◆ Work task:
Please reproduce every line of text in the listing below word for word, leaving out the pictures.

◆ Material for this task:
*** Block opens ***

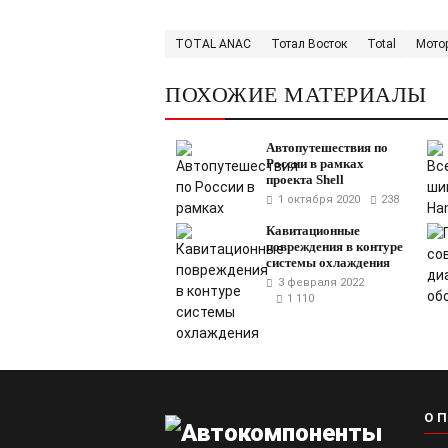
TOTAL ANAC
Тотал Восток
Total
Мото
ПОХОЖИЕ МАТЕРИАЛЫ
Автопутешествия по
России в рамках
проекта Shell
1 октября 2020
238
Кавитационные
повреждения в контуре
системы охлаждения
3 февраля 2022
1 110
О 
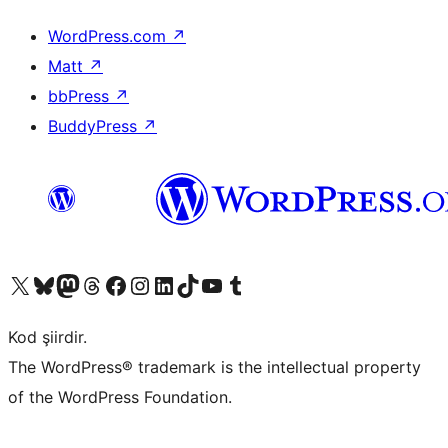
WordPress.com
↗
Matt
↗
bbPress
↗
BuddyPress
↗
X (eski Twitter) hesabımıza bakın
Bluesky hesabımızı ziyaret edin
Mastodon hesabımızı ziyaret edin
Threads hesabımızı ziyaret edin
Facebook sayfamızı ziyaret edin
Instagram hesabımızı ziyaret edin
LinkedIn hesabımızı ziyaret edin
TikTok hesabımızı ziyaret edin
YouTube kanalımızı ziyaret edin
Tumblr hesabımızı ziyaret edin
Kod şiirdir.
The WordPress® trademark is the intellectual property
of the WordPress Foundation.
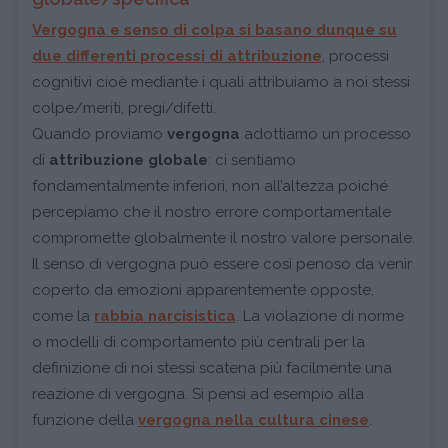
Vergogna e senso di colpa
si basano dunque su
due differenti
processi di attribuzione
, processi
cognitivi
cioè
mediante i quali attribuiamo a noi stessi
colpe/meriti, pregi/difetti.
Quando proviamo
vergogna
adottiamo un processo
di
attribuzione globale
: ci sentiamo
fondamentalmente inferiori, non all’altezza poiché
percepiamo che il nostro errore comportamentale
compromette globalmente il nostro valore personale.
Il senso di vergogna può essere così penoso da venir
coperto da emozioni apparentemente opposte,
come la
rabbia narcisistica
. La violazione di norme
o modelli di comportamento più centrali per la
definizione di noi stessi scatena più facilmente una
reazione di vergogna. Si pensi ad esempio alla
funzione della
vergogna nella cultura cinese
.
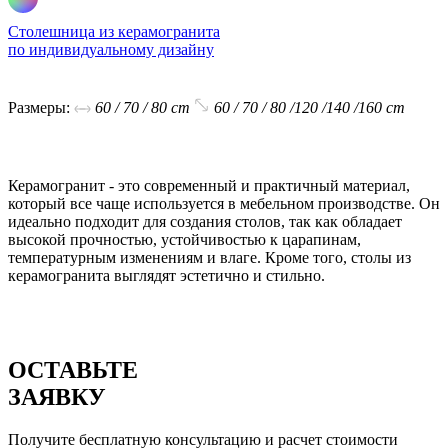
Столешница из керамогранита
по индивидуальному дизайну
В корзину
Размеры:
60 / 70 / 80 cm
60 / 70 / 80 /120 /140 /160 cm
Керамогранит - это современный и практичный материал,
который все чаще используется в мебельном производстве. Он
идеально подходит для создания столов, так как обладает
высокой прочностью, устойчивостью к царапинам,
температурным изменениям и влаге. Кроме того, столы из
керамогранита выглядят эстетично и стильно.
ОСТАВЬТЕ
ЗАЯВКУ
Получите бесплатную консультацию и расчет стоимости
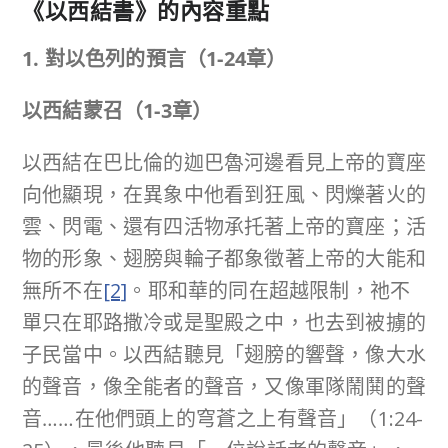
《
以西結書
》的內容重點
1. 對以色列的預言（
1-24
章）
以西結蒙召（
1-3
章）
以西結在巴比倫的迦巴魯河邊看見上帝的寶座
向他顯現，在異象中他看到狂風、閃爍著火的
雲、閃電、還有四活物承托著上帝的寶座；活
物的形象、翅膀與輪子都象徵著上帝的大能和
無所不在
[2]
。耶和華的同在超越限制，祂不
單只在耶路撒冷或是聖殿之中，也去到被擄的
子民當中。以西結聽見「翅膀的響聲，像大水
的聲音，像全能者的聲音，又像軍隊鬧鬨的聲
音……在他們頭上的穹蒼之上有聲音」（1:24-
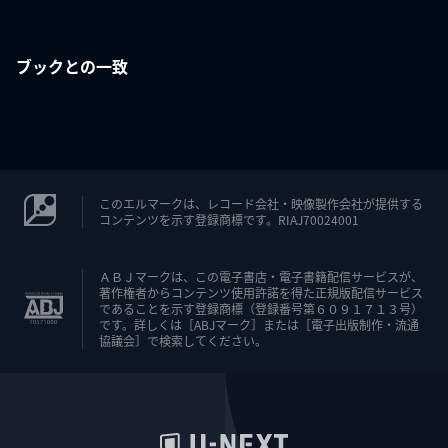
ブックとの一致
このエルマークは、レコード会社・映像製作会社が提供する
コンテンツを示す登録商標です。RIAJ70024001
ＡＢＪマークは、この電子書店・電子書籍配信サービスが、
著作権者からコンテンツ使用許諾を得た正規版配信サービス
であることを示す登録商標（登録番号第６０９１７１３号）
です。詳しくは［ABJマーク］または［電子出版制作・流通
協議会］で検索してください。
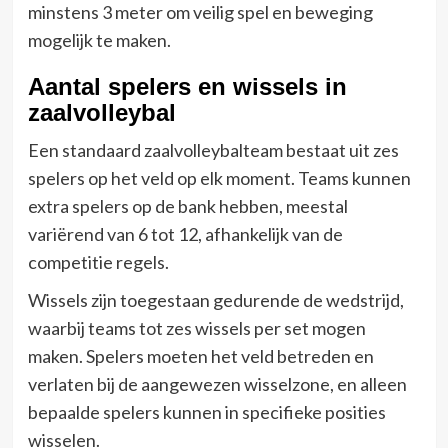
minstens 3 meter om veilig spel en beweging
mogelijk te maken.
Aantal spelers en wissels in
zaalvolleybal
Een standaard zaalvolleybalteam bestaat uit zes
spelers op het veld op elk moment. Teams kunnen
extra spelers op de bank hebben, meestal
variërend van 6 tot 12, afhankelijk van de
competitie regels.
Wissels zijn toegestaan gedurende de wedstrijd,
waarbij teams tot zes wissels per set mogen
maken. Spelers moeten het veld betreden en
verlaten bij de aangewezen wisselzone, en alleen
bepaalde spelers kunnen in specifieke posities
wisselen.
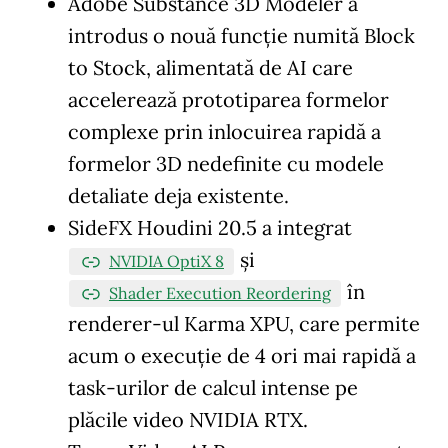
Adobe Substance 3D Modeler a
introdus o nouă funcție numită Block
to Stock, alimentată de AI care
accelerează prototiparea formelor
complexe prin inlocuirea rapidă a
formelor 3D nedefinite cu modele
detaliate deja existente.
SideFX Houdini 20.5 a integrat
și
NVIDIA OptiX 8
în
Shader Execution Reordering
renderer-ul Karma XPU, care permite
acum o execuție de 4 ori mai rapidă a
task-urilor de calcul intense pe
plăcile video NVIDIA RTX.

*** Block closes ***

◆ Expected answer:
TOTAL ANAC
Тотал Восток
Total
Мото
ПОХОЖИЕ МАТЕРИАЛЫ
Автопутешествия по
России в рамках
проекта Shell
1 октября 2020
238
Кавитационные
повреждения в контуре
системы охлаждения
3 февраля 2022
1 110
О 
WordPress.com
↗
Matt
↗
bbPress
↗
BuddyPress
↗
X (eski Twitter) hesabımıza bakın
Bluesky hesabımızı ziyaret edin
Mastodon hesabımızı ziyaret edin
Threads hesabımızı ziyaret edin
Facebook sayfamızı ziyaret edin
Instagram hesabımızı ziyaret edin
LinkedIn hesabımızı ziyaret edin
TikTok hesabımızı ziyaret edin
YouTube kanalımızı ziyaret edin
Tumblr hesabımızı ziyaret edin
Kod şiirdir.
The WordPress® trademark is the intellectual property
of the WordPress Foundation.
Vergogna e senso di colpa
si basano dunque su
due differenti
processi di attribuzione
, processi
cognitivi
cioè
mediante i quali attribuiamo a noi stessi
colpe/meriti, pregi/difetti.
Quando proviamo
vergogna
adottiamo un processo
di
attribuzione globale
: ci sentiamo
fondamentalmente inferiori, non all’altezza poiché
percepiamo che il nostro errore comportamentale
compromette globalmente il nostro valore personale.
Il senso di vergogna può essere così penoso da venir
coperto da emozioni apparentemente opposte,
come la
rabbia narcisistica
. La violazione di norme
o modelli di comportamento più centrali per la
definizione di noi stessi scatena più facilmente una
reazione di vergogna. Si pensi ad esempio alla
funzione della
vergogna nella cultura cinese
.
Столешница из керамогранита
по индивидуальному дизайну
В корзину
Размеры:
60 / 70 / 80 cm
60 / 70 / 80 /120 /140 /160 cm
Керамогранит - это современный и практичный материал,
который все чаще используется в мебельном производстве. Он
идеально подходит для создания столов, так как обладает
высокой прочностью, устойчивостью к царапинам,
температурным изменениям и влаге. Кроме того, столы из
керамогранита выглядят эстетично и стильно.
ОСТАВЬТЕ
ЗАЯВКУ
Получите бесплатную консультацию и расчет стоимости
《
以西結書
》的內容重點
1. 對以色列的預言（
1-24
章）
以西結蒙召（
1-3
章）
以西結在巴比倫的迦巴魯河邊看見上帝的寶座
向他顯現，在異象中他看到狂風、閃爍著火的
雲、閃電、還有四活物承托著上帝的寶座；活
物的形象、翅膀與輪子都象徵著上帝的大能和
無所不在
[2]
。耶和華的同在超越限制，祂不
單只在耶路撒冷或是聖殿之中，也去到被擄的
子民當中。以西結聽見「翅膀的響聲，像大水
的聲音，像全能者的聲音，又像軍隊鬧鬨的聲
音……在他們頭上的穹蒼之上有聲音」（1:24-
ブックとの一致
このエルマークは、レコード会社・映像製作会社が提供する
コンテンツを示す登録商標です。RIAJ70024001
ＡＢＪマークは、この電子書店・電子書籍配信サービスが、
著作権者からコンテンツ使用許諾を得た正規版配信サービス
であることを示す登録商標（登録番号第６０９１７１３号）
です。詳しくは［ABJマーク］または［電子出版制作・流通
協議会］で検索してください。
minstens 3 meter om veilig spel en beweging
mogelijk te maken.
Aantal spelers en wissels in
zaalvolleybal
Een standaard zaalvolleybalteam bestaat uit zes
spelers op het veld op elk moment. Teams kunnen
extra spelers op de bank hebben, meestal
variërend van 6 tot 12, afhankelijk van de
competitie regels.
Wissels zijn toegestaan gedurende de wedstrijd,
waarbij teams tot zes wissels per set mogen
maken. Spelers moeten het veld betreden en
verlaten bij de aangewezen wisselzone, en alleen
bepaalde spelers kunnen in specifieke posities
wisselen.
Adobe Substance 3D Modeler a
introdus o nouă funcție numită Block
to Stock, alimentată de AI care
accelerează prototiparea formelor
complexe prin inlocuirea rapidă a
formelor 3D nedefinite cu modele
detaliate deja existente.
SideFX Houdini 20.5 a integrat
și
NVIDIA OptiX 8
în
Shader Execution Reordering
renderer-ul Karma XPU, care permite
acum o execuție de 4 ori mai rapidă a
task-urilor de calcul intense pe
plăcile video NVIDIA RTX.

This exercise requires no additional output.